== TEKS BACAAN

MENCERMATI kondisi perpolitikan di tanah air akhir-akhir ini nampaknya hanya akan menggiring kita pada rasa frustrasi dan pesimistis belaka. Betapa tidak, perpolitikan tanah air selalu membuat 'heboh' dan 'gaduh' rakyat, bukan karena prestasi dan kinerjanya yang ciamik namun justru karena problem demi problem yang membekapnya.
Paling hangat tentunya penetapan Ketua Umum Partai Demokrat, Anas Urbaningrum menjadi tersangka oleh KPK dalam kasus proyek Hambalang membuat kita pilu sekaligus marah. Persoalan korupsi politik, kisruh internal partai politik, kasus pajak Presiden, hingga kisruh pemilu menjadi 'sedikit' dari daftar panjang problem politik negeri ini.

====
== DATA TERSEDIA

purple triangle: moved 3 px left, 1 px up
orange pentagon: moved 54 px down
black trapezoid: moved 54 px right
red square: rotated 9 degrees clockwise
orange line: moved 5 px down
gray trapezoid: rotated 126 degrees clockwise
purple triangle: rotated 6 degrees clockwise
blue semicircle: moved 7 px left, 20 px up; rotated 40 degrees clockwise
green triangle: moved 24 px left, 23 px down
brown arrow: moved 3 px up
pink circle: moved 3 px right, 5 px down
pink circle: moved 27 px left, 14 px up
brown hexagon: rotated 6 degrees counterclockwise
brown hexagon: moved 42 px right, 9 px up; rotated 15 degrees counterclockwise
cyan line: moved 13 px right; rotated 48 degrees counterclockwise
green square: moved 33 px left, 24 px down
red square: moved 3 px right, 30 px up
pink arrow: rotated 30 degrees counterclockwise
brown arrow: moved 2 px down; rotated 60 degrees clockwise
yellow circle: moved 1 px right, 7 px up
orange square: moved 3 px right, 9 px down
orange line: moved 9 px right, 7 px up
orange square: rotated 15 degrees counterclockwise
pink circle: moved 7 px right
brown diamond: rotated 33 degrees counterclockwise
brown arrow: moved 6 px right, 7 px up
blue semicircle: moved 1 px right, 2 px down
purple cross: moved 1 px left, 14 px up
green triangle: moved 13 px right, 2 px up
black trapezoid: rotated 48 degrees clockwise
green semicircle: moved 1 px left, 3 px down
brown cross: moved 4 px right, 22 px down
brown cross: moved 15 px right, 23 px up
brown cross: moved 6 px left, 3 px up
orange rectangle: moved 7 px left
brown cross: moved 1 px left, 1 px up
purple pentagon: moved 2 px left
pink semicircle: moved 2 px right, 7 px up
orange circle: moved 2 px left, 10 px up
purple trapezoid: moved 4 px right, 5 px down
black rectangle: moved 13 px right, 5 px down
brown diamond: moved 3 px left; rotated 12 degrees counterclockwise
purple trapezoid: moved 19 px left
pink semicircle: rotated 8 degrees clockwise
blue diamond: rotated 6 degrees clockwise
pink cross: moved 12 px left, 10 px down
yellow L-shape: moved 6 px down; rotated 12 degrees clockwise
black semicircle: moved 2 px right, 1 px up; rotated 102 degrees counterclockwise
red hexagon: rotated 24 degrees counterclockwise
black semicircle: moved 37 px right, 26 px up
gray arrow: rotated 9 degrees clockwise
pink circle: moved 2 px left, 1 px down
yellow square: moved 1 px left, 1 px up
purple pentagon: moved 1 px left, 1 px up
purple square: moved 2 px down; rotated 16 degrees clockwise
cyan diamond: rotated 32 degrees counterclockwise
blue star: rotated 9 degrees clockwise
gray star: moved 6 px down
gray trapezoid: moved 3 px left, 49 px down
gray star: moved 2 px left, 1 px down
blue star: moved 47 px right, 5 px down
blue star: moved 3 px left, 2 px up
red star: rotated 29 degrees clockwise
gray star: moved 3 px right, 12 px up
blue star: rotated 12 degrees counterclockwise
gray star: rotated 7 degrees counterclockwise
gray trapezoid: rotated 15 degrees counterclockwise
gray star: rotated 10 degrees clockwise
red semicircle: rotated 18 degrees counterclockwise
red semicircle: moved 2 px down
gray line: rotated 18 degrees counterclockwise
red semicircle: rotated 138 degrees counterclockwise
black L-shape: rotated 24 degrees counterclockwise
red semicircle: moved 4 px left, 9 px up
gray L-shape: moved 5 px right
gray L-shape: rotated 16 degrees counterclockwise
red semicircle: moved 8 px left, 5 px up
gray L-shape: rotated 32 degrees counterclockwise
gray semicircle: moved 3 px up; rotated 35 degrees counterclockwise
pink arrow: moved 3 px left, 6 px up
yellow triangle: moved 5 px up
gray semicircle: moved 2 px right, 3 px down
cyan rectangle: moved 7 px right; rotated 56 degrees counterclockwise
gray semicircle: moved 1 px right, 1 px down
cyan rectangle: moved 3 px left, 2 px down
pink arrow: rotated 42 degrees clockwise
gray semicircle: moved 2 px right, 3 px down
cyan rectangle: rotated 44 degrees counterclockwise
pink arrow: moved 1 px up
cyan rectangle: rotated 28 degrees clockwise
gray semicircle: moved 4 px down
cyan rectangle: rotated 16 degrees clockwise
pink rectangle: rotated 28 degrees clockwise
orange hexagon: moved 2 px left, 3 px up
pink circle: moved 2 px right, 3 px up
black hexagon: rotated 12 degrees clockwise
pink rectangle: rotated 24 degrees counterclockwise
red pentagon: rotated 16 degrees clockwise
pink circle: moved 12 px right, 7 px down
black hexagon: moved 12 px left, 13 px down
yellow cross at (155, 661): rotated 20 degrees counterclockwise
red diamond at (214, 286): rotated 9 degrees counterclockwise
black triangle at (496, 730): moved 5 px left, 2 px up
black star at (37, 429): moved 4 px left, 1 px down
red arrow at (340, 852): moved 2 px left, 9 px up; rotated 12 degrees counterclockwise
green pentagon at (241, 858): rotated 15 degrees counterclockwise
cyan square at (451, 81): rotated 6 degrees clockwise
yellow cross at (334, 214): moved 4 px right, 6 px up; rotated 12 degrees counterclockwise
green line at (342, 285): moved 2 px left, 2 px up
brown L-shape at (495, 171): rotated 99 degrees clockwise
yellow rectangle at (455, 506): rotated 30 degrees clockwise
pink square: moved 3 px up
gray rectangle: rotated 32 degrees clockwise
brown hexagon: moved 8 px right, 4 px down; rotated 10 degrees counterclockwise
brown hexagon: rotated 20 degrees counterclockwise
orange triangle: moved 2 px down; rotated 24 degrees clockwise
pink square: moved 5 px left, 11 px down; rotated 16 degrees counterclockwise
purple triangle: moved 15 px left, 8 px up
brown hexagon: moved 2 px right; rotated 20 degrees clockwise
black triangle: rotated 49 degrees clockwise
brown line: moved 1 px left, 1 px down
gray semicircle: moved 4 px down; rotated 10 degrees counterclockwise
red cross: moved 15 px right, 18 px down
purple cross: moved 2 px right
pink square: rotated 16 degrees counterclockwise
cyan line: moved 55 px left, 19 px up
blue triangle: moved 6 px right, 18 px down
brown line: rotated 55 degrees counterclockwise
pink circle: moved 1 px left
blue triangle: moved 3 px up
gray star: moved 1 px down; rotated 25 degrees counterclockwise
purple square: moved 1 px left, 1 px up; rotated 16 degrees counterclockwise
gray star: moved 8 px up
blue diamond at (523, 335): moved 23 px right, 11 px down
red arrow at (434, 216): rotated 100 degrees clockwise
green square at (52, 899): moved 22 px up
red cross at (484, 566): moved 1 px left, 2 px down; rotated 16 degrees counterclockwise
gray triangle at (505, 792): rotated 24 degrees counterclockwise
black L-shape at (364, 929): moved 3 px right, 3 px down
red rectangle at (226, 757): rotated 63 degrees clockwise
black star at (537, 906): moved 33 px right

====

-- ISI TUGAS --
• 1. Sebutkan semua persoalan politik yang oleh tulisan tentang perpolitikan tanah air disebut sebagai 'sedikit' dari daftar panjang problem politik negeri ini.
• 2. Ganti "pink circle" dengan "pink hexagon" pada daftar, lalu tulis ulang hanya baris-baris dari awal daftar sampai baris yang memuat "green triangle: moved 13 px right, 2 px up" tanpa perubahan lain.
Daftar ini sama sekali tidak berhubungan dengan tulisan di atas.

-- JAWABAN TUGAS --
• 1. Korupsi politik, kisruh internal partai politik, kasus pajak Presiden, dan kisruh pemilu.

• 2.
purple triangle: moved 3 px left, 1 px up
orange pentagon: moved 54 px down
black trapezoid: moved 54 px right
red square: rotated 9 degrees clockwise
orange line: moved 5 px down
gray trapezoid: rotated 126 degrees clockwise
purple triangle: rotated 6 degrees clockwise
blue semicircle: moved 7 px left, 20 px up; rotated 40 degrees clockwise
green triangle: moved 24 px left, 23 px down
brown arrow: moved 3 px up
pink hexagon: moved 3 px right, 5 px down
pink hexagon: moved 27 px left, 14 px up
brown hexagon: rotated 6 degrees counterclockwise
brown hexagon: moved 42 px right, 9 px up; rotated 15 degrees counterclockwise
cyan line: moved 13 px right; rotated 48 degrees counterclockwise
green square: moved 33 px left, 24 px down
red square: moved 3 px right, 30 px up
pink arrow: rotated 30 degrees counterclockwise
brown arrow: moved 2 px down; rotated 60 degrees clockwise
yellow circle: moved 1 px right, 7 px up
orange square: moved 3 px right, 9 px down
orange line: moved 9 px right, 7 px up
orange square: rotated 15 degrees counterclockwise
pink hexagon: moved 7 px right
brown diamond: rotated 33 degrees counterclockwise
brown arrow: moved 6 px right, 7 px up
blue semicircle: moved 1 px right, 2 px down
purple cross: moved 1 px left, 14 px up
green triangle: moved 13 px right, 2 px up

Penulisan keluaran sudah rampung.